Lo stesso principio, per inciso, risulta poi ribadito da Cass., Sez. Seconda, Sent. 24 aprile 2018, n. 100072, con cui si è nuovamente affermato che:

“nel ricorso per cassazione è essenziale il requisito, prescritto dall’art. 366 c.p.c., n. 3, dell’esposizione sommaria dei fatti sostanziali e processuali della vicenda, da effettuarsi necessariamente in modo sintetico, con la conseguenza che la relativa mancanza determina l’inammissibilità del ricorso, essendo la suddetta esposizione funzionale alla comprensione dei motivi nonchè alla verifica dell’ammissibilità, pertinenza e fondatezza delle censure proposte” (in precedenza, ancora, Cass., Sez. Terza 8 luglio 2014, n. 15478 aveva comunque rimarcato la necessità che andava soddisfatto il requisito dell’esposizione sommaria dei fatti di causa prescritto, a pena di inammissibilità del ricorso per cassazione, dall’art. 366 c.p.c., n. 3).

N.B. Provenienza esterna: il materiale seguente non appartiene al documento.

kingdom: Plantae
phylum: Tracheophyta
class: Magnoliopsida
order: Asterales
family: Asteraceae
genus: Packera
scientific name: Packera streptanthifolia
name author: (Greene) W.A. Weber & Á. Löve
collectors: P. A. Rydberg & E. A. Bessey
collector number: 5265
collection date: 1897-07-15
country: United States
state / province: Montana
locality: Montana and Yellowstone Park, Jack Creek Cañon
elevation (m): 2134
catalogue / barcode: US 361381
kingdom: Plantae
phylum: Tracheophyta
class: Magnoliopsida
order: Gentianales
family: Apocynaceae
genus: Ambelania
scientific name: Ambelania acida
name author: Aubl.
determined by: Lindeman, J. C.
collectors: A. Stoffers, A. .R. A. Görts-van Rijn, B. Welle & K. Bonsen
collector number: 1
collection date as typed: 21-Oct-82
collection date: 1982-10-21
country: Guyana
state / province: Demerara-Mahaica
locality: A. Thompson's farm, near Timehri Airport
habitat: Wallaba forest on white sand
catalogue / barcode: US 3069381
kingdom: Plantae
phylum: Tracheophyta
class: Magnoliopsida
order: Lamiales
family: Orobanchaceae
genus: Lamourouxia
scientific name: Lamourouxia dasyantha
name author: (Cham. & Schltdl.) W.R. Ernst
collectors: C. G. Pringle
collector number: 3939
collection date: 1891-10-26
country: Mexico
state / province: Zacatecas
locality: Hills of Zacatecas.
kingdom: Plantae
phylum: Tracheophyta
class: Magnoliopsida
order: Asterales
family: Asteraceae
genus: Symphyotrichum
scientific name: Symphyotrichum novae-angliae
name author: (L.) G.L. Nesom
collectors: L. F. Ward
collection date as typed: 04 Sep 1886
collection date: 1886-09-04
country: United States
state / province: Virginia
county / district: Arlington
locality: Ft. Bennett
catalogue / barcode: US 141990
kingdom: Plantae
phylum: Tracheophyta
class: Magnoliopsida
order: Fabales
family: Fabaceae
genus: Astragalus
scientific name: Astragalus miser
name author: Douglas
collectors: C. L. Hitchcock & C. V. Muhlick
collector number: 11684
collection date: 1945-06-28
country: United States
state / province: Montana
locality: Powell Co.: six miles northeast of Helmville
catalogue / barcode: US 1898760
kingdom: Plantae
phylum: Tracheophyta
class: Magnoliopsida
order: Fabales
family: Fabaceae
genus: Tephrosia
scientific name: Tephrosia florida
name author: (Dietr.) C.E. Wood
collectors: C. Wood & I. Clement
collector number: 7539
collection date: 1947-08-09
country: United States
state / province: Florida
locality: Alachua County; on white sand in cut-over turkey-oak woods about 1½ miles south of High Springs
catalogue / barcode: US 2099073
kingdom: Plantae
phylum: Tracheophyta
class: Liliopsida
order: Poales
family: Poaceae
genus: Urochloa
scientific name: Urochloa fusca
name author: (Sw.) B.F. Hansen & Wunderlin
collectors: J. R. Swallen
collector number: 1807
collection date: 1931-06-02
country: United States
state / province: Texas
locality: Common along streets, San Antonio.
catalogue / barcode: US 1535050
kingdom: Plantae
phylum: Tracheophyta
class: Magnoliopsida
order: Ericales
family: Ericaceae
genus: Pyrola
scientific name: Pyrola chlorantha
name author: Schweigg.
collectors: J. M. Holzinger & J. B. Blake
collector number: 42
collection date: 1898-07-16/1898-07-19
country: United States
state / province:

4.- Alla stregua di quanto innanzi esposto, affermato e ritenuto il ricorso va, dunque, dichiarato inammissibile.

5.- Le spese del giudizio seguono la soccombenza e si determinano così come da dispositivo.

6.- Sussistono i presupposti per il versamento, da parte della ricorrente, dell’ulteriore importo a titolo di contributo unificato pari a quello dovuto per il ricorso principale, a norma del D.P.R. 30 maggio 2002, n. 115, art. 13.

PQM

LA CORTE

Dichiara l’inammissibilità del ricorso e condanna la ricorrente al pagamento in favore della parte controricorrente delle spese del giudizio, determinate in Euro 5.000,00, oltre Euro 200,00 per esborsi, spese generali ed accessori come per legge.

Ai sensi del D.P.R. n. 115 del 2002, art. 13, comma 1 quater, si dà atto della sussistenza dei presupposti per il versamento, da parte del ricorrente incidentale, dell’ulteriore importo a titolo di contributo unificato pari a quello dovuto per il ricorso principale, a norma dello stesso art. 13, comma 1 bis.

Così deciso in Roma, nella Camera di Consiglio delle Sezioni Unite Civili della Corte Suprema di Cassazione, il 22 ottobre 2019.